In a further innovative approach to prevent catheter-related sepsis, we have applied low amperage electrical current to carbon-impregnated catheters. In in-vitro studies, the electrical catheters repelled microorganisms when they were negatively charged, by small electrical currents.53,54 The antimicrobial activity of this low amperage current results from the production of hydrogen peroxide and free chlorine by electrolysis at the catheter surface.55 These antimicrobials were actively bactericidal. In a further study, Raad et al. 56 demonstrated that silver iontophoretic catheters were effective at preventing infection when challenged with S. aureus. Costerton et al.57 have further shown that the bactericidal activity of antibiotics against biofilm-embedded bacteria, including the activity of tobramycin against Pseudomonas aeruginosa, is greatly enhanced by the application of an electric field. The use of low amperage electrical current, perhaps in combination with an antimicrobial, offers a novel method for protection from infection not only for CVC but also for other prostheses.

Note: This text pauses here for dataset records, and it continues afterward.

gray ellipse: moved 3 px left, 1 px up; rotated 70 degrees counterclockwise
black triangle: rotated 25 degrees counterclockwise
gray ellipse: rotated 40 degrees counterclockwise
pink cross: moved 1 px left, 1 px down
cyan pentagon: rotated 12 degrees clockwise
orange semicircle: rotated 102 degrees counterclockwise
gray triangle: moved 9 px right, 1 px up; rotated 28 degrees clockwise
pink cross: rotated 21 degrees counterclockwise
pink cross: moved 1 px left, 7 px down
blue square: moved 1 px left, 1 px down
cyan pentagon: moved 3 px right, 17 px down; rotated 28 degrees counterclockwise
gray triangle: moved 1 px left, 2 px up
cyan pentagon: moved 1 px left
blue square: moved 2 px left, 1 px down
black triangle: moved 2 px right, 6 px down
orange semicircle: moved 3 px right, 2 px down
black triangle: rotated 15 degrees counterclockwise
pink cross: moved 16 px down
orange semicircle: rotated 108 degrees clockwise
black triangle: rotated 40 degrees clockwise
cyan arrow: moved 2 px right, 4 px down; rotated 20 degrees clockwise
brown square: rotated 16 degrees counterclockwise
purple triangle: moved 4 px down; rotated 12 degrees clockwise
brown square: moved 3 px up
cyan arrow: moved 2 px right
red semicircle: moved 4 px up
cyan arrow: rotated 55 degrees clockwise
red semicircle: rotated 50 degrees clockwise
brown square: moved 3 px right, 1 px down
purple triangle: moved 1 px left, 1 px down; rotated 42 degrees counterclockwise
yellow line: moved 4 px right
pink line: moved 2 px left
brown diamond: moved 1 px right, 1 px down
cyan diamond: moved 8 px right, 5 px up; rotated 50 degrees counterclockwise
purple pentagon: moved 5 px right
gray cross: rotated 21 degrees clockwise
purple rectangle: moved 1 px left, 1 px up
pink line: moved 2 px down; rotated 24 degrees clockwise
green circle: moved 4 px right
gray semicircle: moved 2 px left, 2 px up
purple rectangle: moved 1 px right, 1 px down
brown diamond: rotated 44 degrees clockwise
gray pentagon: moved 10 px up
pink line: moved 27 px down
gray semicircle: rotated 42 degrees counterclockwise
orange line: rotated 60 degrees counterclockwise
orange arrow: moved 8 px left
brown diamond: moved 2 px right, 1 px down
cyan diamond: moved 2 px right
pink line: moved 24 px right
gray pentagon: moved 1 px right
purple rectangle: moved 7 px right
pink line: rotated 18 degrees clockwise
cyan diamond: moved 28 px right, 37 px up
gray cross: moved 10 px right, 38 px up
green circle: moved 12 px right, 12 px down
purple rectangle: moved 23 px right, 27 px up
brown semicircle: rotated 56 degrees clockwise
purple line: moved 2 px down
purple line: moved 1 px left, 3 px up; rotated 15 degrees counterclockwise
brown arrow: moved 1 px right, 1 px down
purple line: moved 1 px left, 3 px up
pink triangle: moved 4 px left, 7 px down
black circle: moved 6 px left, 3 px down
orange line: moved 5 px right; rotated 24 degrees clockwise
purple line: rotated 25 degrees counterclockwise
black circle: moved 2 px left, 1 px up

The use of antiseptic-impregnated catheters appears, from the clinical data available, to offer a means to reduce microbial colonization and infections associated with catheters. Although the number and spread of bacteria and fungi with multiple antibiotic resistance are increasing, which may limit the use of antibiotics incorporated into catheters, this does not appear to be the case for antiseptics. Indeed, the widespread emergence of antiseptic-resistant microorganisms is less likely, because they act through basic chemical reactions, unlike antibiotics which are generally under genetic and hence mutable and transmissible control.58,59 It would also appear that the use of antiseptic-impregnated CVCs offers a cost benefit.60 However, the current data are still limited, with some unexplained differences in findings. This probably reflects the multitude of factors which can influence the risk of CRS, including catheter care, insertion protocols and antiseptic policies. Even the results of the extensive, well controlled trials such as those by Maki et al. 40 and Raad et al.26 are difficult to translate to other clinical situations.61 These two studies were carried out in teaching hospitals which had relatively high rates of CRS, above other published rates, 62 and the efficacy and value of antimicrobial catheters in units with lower rates of sepsis is, therefore, unclear. The question that remains to be addressed is where these antimicrobial catheters should be used. It is important that existing recommendations for good practice63 are followed with good aseptic techniques, and that the practices are amended appropriately when new data become available. Antimicrobial catheters should be considered as an adjunct to this approach rather than trying to conceal poor practice. The antimicrobial catheters should perhaps be reserved at present for high-risk patients such as those on intensive care units with short-term catheters, particularly in situations where the background rates of CRS are high.